Task objective -
Can you copy every line of the listing below word for word, leaving the pictures out?

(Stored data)
** Start **

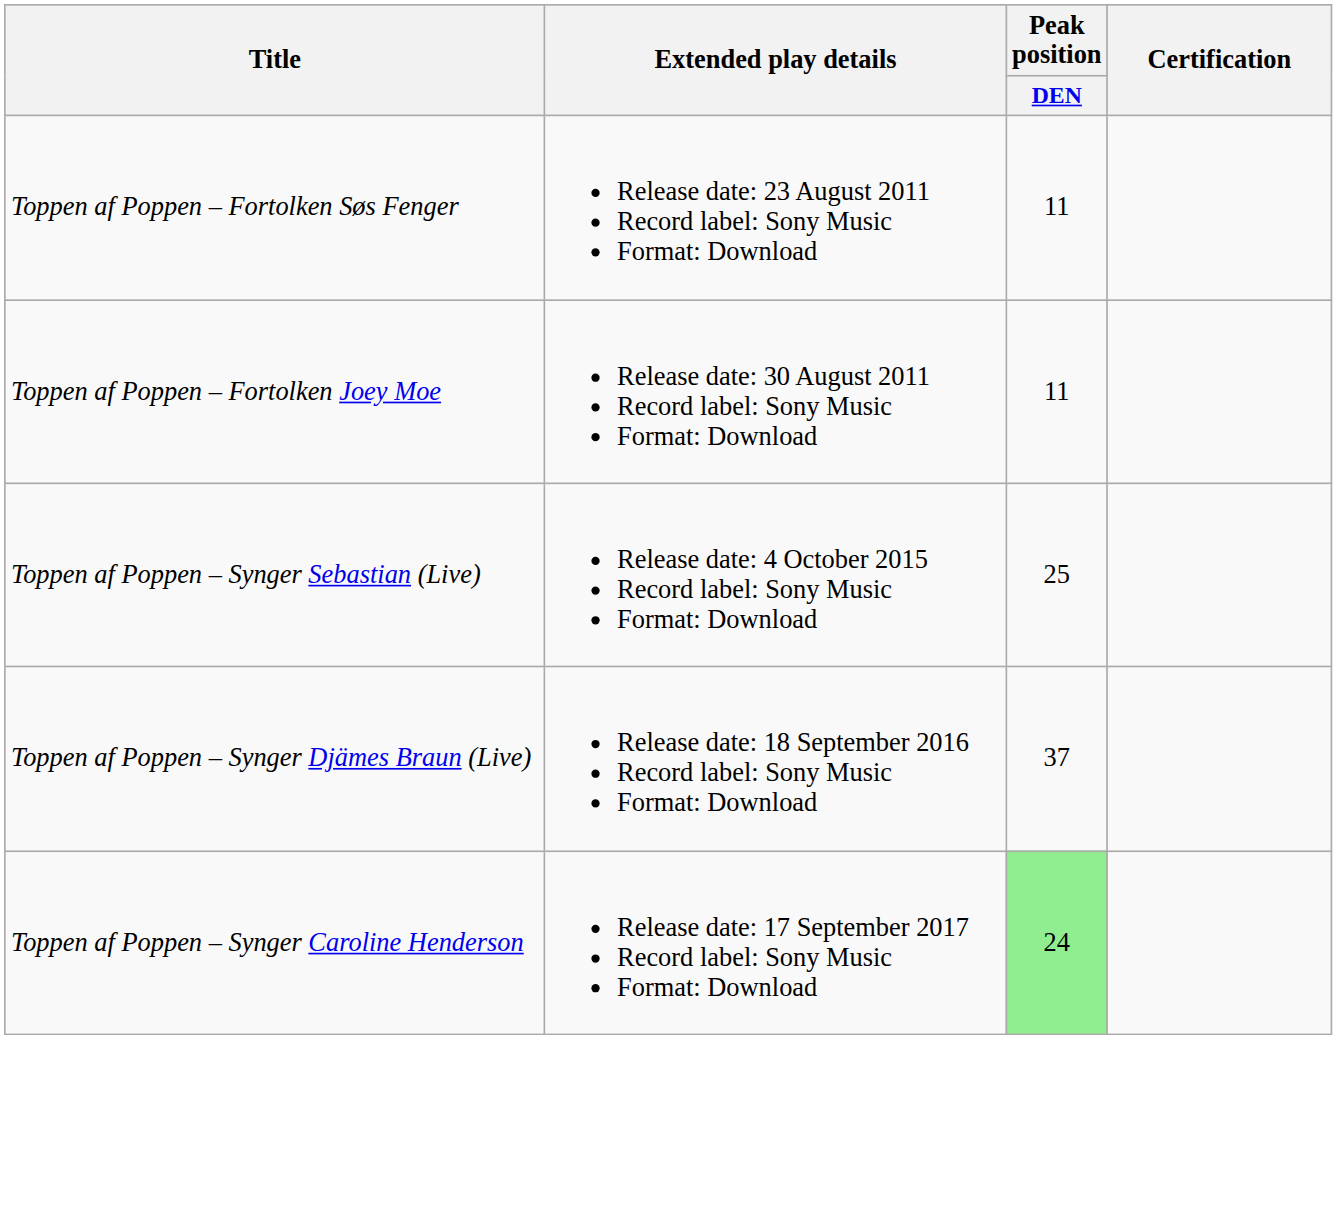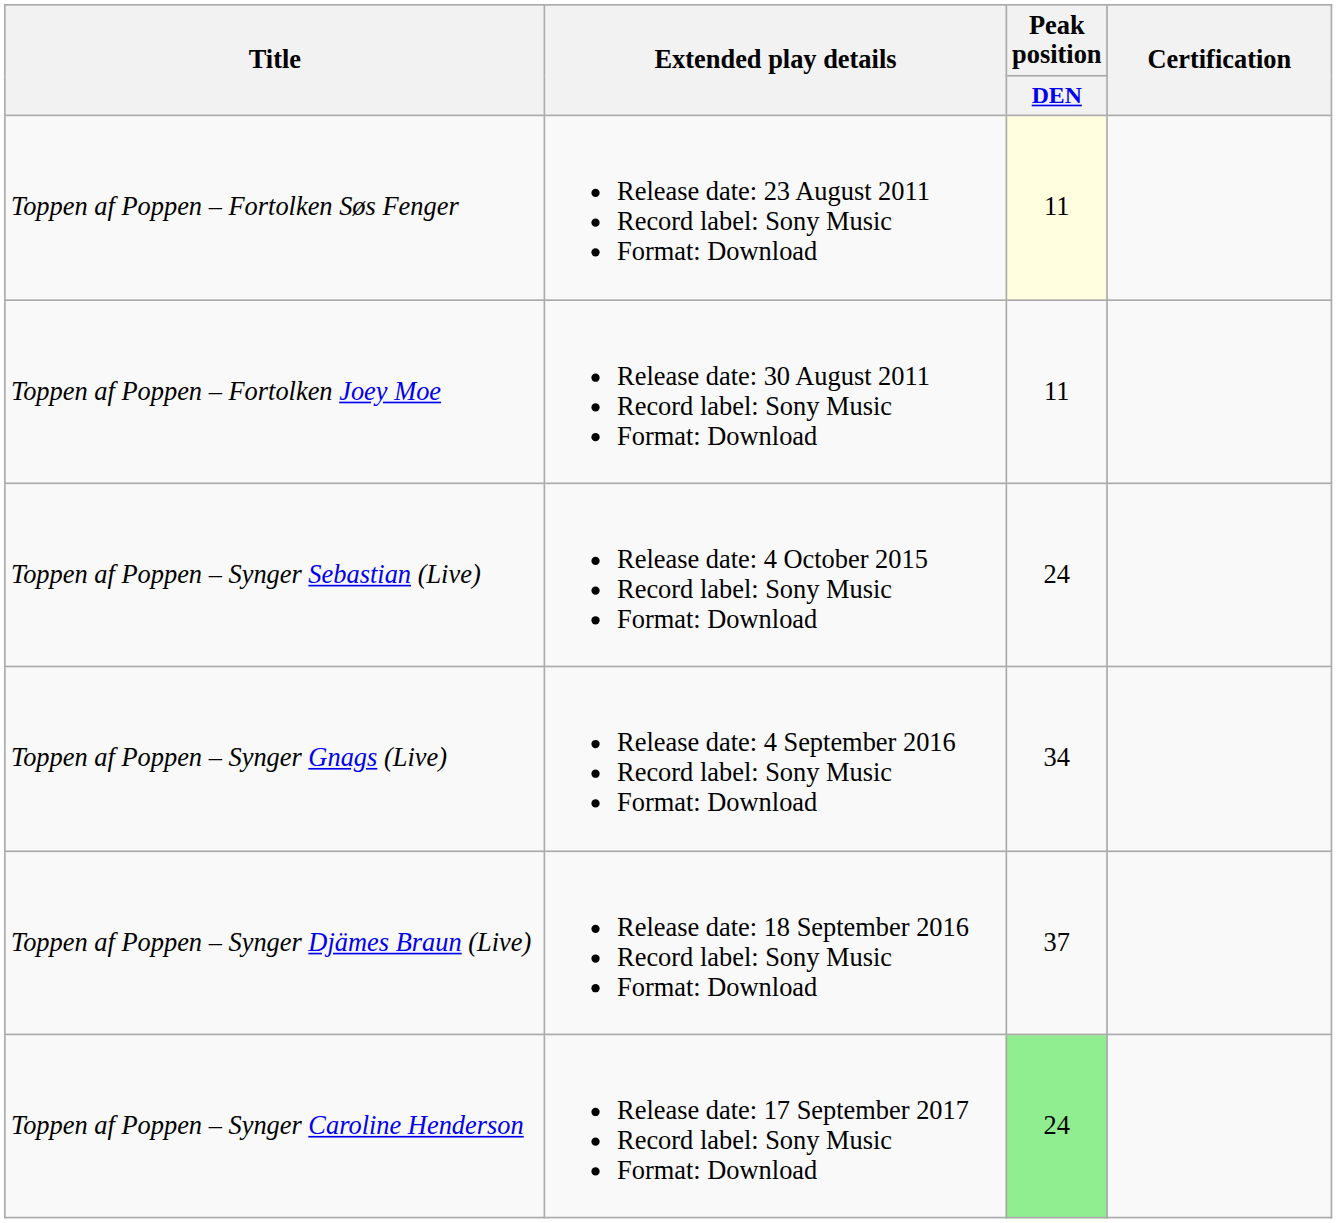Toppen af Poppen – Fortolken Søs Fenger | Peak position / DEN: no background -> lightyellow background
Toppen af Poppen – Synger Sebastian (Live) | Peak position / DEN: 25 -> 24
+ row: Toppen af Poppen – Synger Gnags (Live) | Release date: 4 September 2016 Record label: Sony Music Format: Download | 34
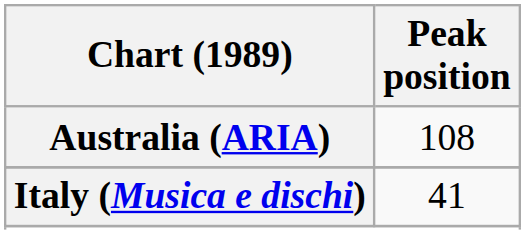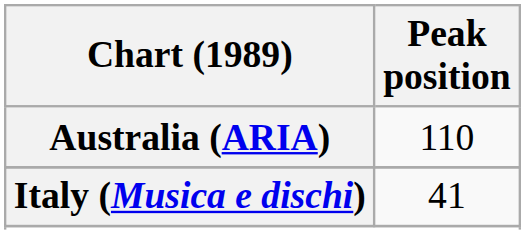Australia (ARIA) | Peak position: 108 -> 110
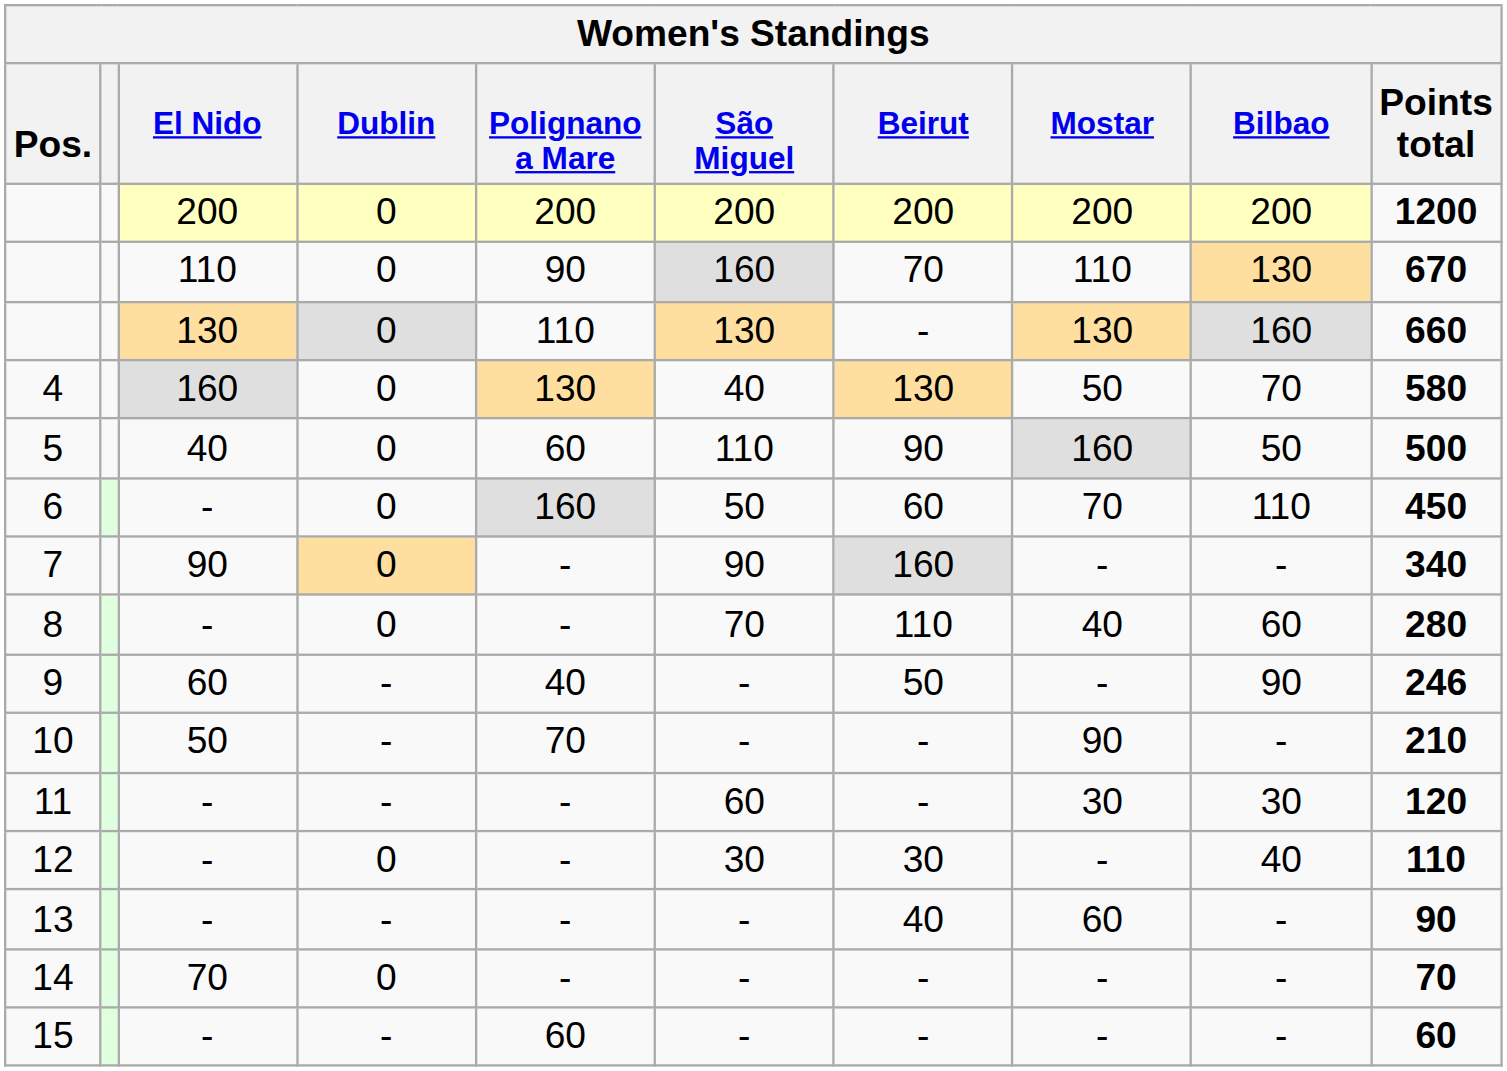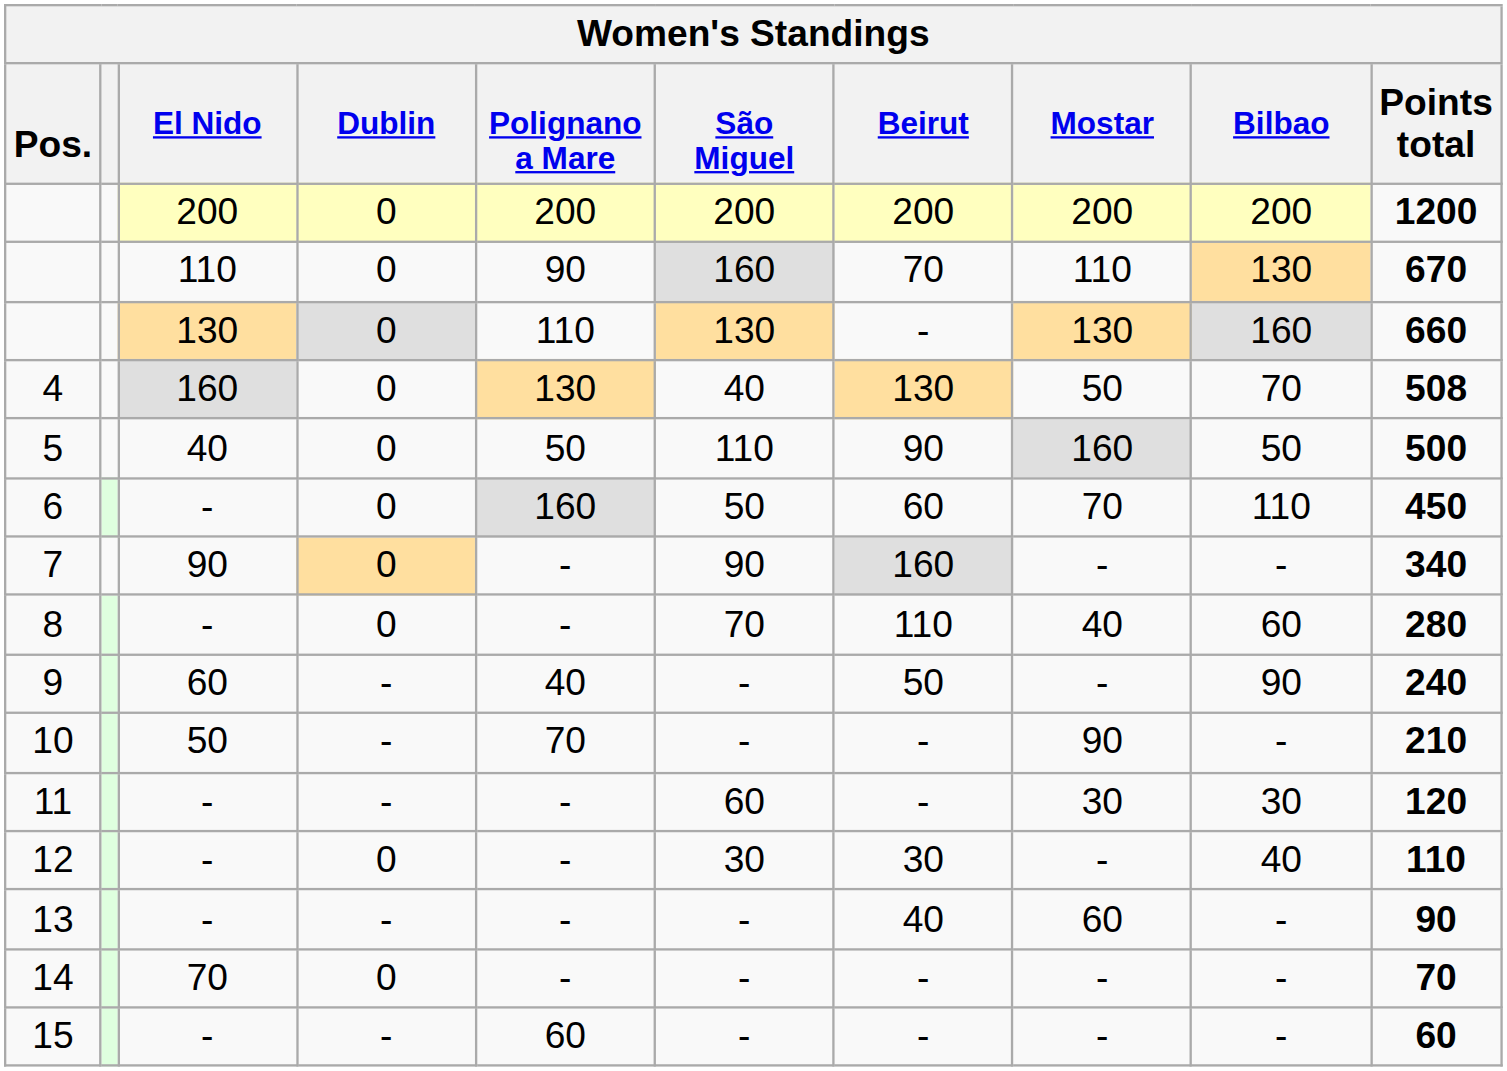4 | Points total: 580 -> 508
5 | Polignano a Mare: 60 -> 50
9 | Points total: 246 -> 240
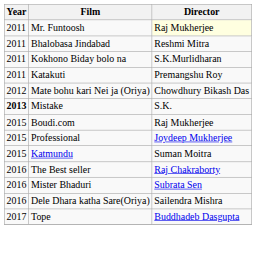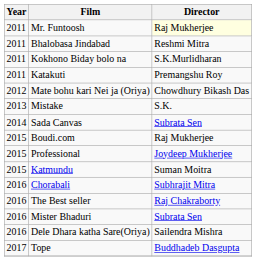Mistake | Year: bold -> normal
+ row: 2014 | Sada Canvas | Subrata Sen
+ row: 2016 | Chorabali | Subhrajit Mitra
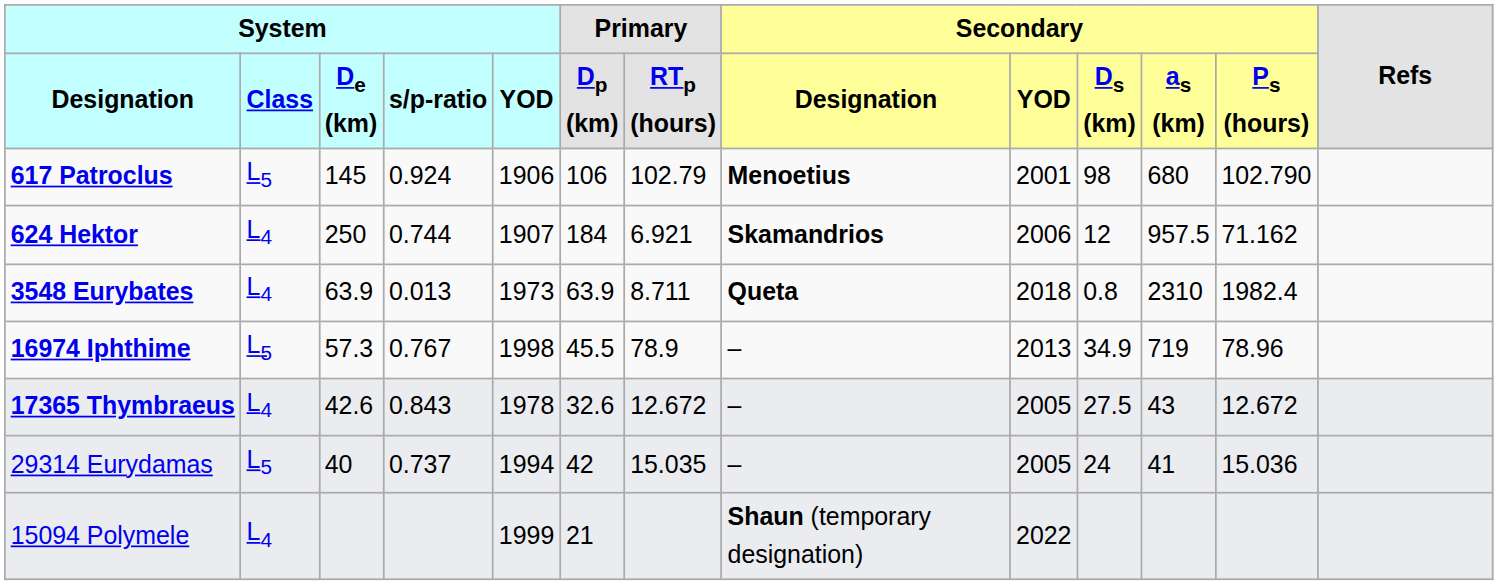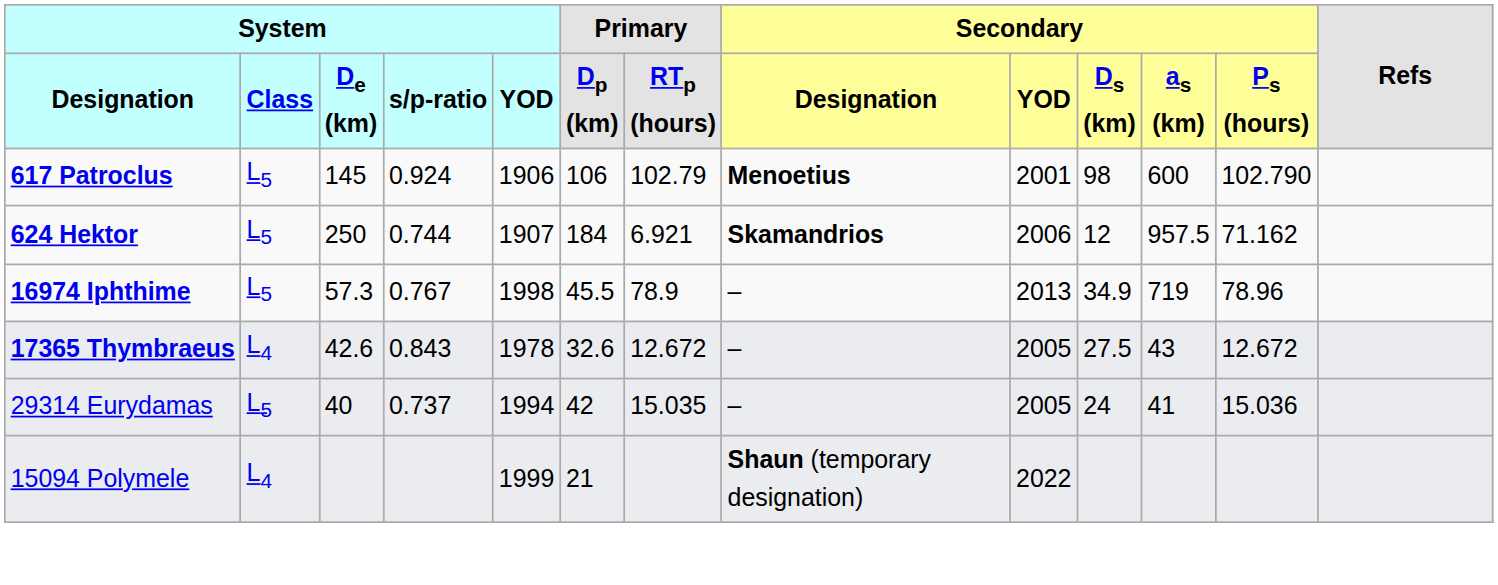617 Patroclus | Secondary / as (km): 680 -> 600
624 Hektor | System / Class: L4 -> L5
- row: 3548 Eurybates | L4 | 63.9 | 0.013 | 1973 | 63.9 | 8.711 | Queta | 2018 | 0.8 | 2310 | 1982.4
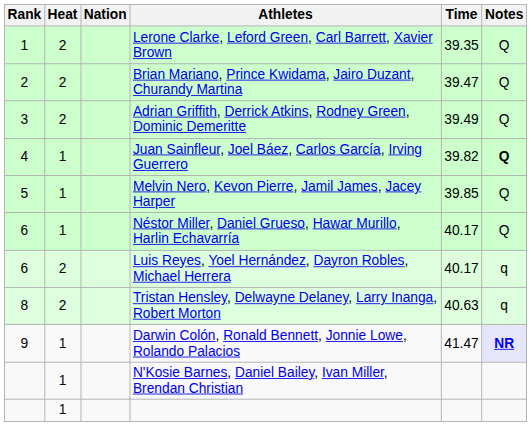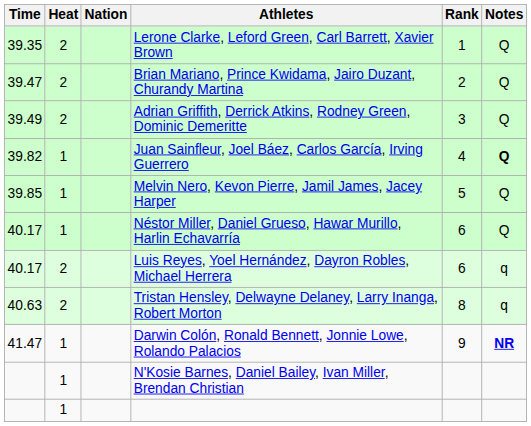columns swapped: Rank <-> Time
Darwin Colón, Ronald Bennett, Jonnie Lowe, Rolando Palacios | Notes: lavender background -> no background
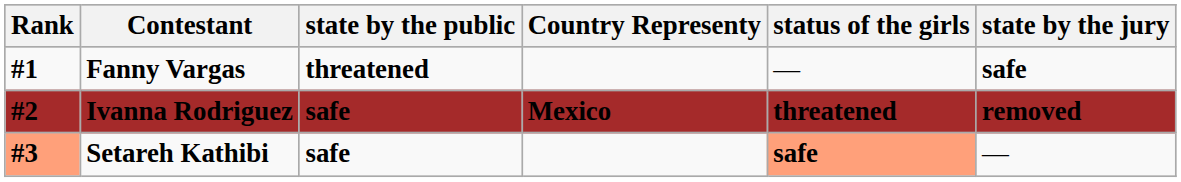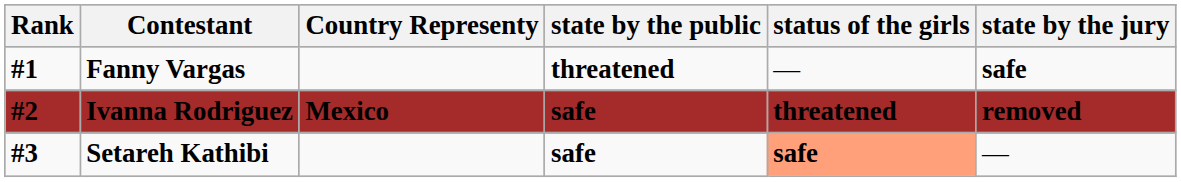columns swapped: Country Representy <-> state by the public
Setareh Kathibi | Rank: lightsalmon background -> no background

** End **

Output of the task -
Toppen af Poppen – Fortolken Søs Fenger | Peak position / DEN: no background -> lightyellow background
Toppen af Poppen – Synger Sebastian (Live) | Peak position / DEN: 25 -> 24
+ row: Toppen af Poppen – Synger Gnags (Live) | Release date: 4 September 2016 Record label: Sony Music Format: Download | 34
Australia (ARIA) | Peak position: 108 -> 110
4 | Points total: 580 -> 508
5 | Polignano a Mare: 60 -> 50
9 | Points total: 246 -> 240
Mistake | Year: bold -> normal
+ row: 2014 | Sada Canvas | Subrata Sen
+ row: 2016 | Chorabali | Subhrajit Mitra
617 Patroclus | Secondary / as (km): 680 -> 600
624 Hektor | System / Class: L4 -> L5
- row: 3548 Eurybates | L4 | 63.9 | 0.013 | 1973 | 63.9 | 8.711 | Queta | 2018 | 0.8 | 2310 | 1982.4
columns swapped: Rank <-> Time
Darwin Colón, Ronald Bennett, Jonnie Lowe, Rolando Palacios | Notes: lavender background -> no background
columns swapped: Country Representy <-> state by the public
Setareh Kathibi | Rank: lightsalmon background -> no background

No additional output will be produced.